The FIA has revealed a series of safety-improvement objectives, including an early warning system, better debris containment and a review of front wing design, after an in-depth analysis of 28 serious and fatal accidents that occurred in 2019.
The investigation of the accidents, completed by the FIA safety department in association with the national sporting authority in each country, has led to a series of recommendations to direct ongoing research.
“As with all accident investigation work, our findings related to circuit racing form the basis of a range of technical and operational initiatives, both to prevent serious accidents occurring and to mitigate the consequences if they do,” said FIA safety director Adam Baker.
While many of these areas of car safety are the subject of constant study and improvement by the FIA, this analysis has led to a series of key areas for action being formulated that will lead to new safety equipment and designs being brought into motor-racing in the future.
Among the recommendations of the FIA’s Serious Accident Study Group, headed by Jean Todt, is an improvement of debris-containment component designs and systems.
An FIA statement described this as “to mitigate and/or prevent debris ejection from cars during an accident, technical solutions will be developed which aim to ensure large debris is contained and/or restrained with the crashing vehicle.”
This includes the development of tethering systems, such as the ones used to ensure wheels stay with the car in the case of a crash that already exist in Formula 1, for large items as well as “less intrusive and more novel design solutions” for smaller parts.

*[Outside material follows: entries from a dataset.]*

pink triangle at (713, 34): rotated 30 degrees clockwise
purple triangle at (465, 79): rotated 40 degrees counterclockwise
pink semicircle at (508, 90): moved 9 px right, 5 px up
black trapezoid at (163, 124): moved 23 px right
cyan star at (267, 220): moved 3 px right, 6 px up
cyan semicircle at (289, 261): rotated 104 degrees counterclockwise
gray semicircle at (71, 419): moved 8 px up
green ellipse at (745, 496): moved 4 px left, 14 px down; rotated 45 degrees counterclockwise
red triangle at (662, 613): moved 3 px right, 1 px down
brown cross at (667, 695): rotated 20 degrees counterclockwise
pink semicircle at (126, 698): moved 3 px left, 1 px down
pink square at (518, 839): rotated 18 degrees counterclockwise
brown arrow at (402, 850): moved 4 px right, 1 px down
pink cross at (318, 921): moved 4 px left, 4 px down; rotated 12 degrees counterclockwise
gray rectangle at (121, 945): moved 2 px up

The FIA wants to investigate the creation of composite material constructions to reduce the shedding of debris after failures as part of this initiative.
A review of the specification of front and side-impact structures has also been recommended, which will include evaluating changes to the strength of the survival cell.
This is to “increase the total energy absorption capability of the frontal impact structures” – a process already underway for F1 and Formula E – with Formula 2 and Formula 3 incorporating these into their next car update.
A review of front wing design has also been recommended, which will include a focus on changing the wing-to-nose attachment to reduce the chance of the complete assembly being lost.
“This work will also consider whether future generations of single-seater cars could incorporate front wing designs that include “controlled failure” points ie the front wing main plane could be frangible such that, in the event that the outer sections of the wing receive an impact, only these sections would detach, in order to relieve the load on the assembly and specifically nose mounting,” said the FIA statement.
Electronic early warning safety systems will also be researched for situations where the driver is not able to see an incident up ahead because they are unsighted by track geometry.
While a potential modification to car hardware to allow the rain light mounted at the rear of the car allowing it to change colour and become, for example, a ‘yellow flag repeater’ that could also warn when a driver slows in a yellow-flag zone, is mentioned these are proposed only as a possible interim measure.
In the long-term, the FIA wants to create a more comprehensive system that is fully integrated with the trackside marshalling system
The statement said: “As a longer term solution, it is proposed to accelerate as far as possible the development and deployment of a range of advanced marshalling systems, incorporating features such as automated yellow flag generation, direct car-to-car notification of dangerously positioned stationary cars and possibly even the coordinated power reduction or redirection of cars following an incident.”
Other objectives laid out are a tyre pressure monitoring system to give advanced warning of punctures, as well as the creation of cheaper monitoring technology.
Improvements of headrest design to reduce the chances of them not remaining in position during an accident are also proposed, while the latest specification of anti-intrusion panel – already added to current cars – will be part of the base design on the next generation of single-seaters.
There are also new objectives for the circuits, including improving barrier performance for shallow-angle impacts and ways to decelerate out-of-control cars in runoff areas “including the use of anti-skid and high-friction surfaces”.
Measures to prevent cars rejoining the track in a dangerous manner are also to be investigated as part of a study of track-limit control.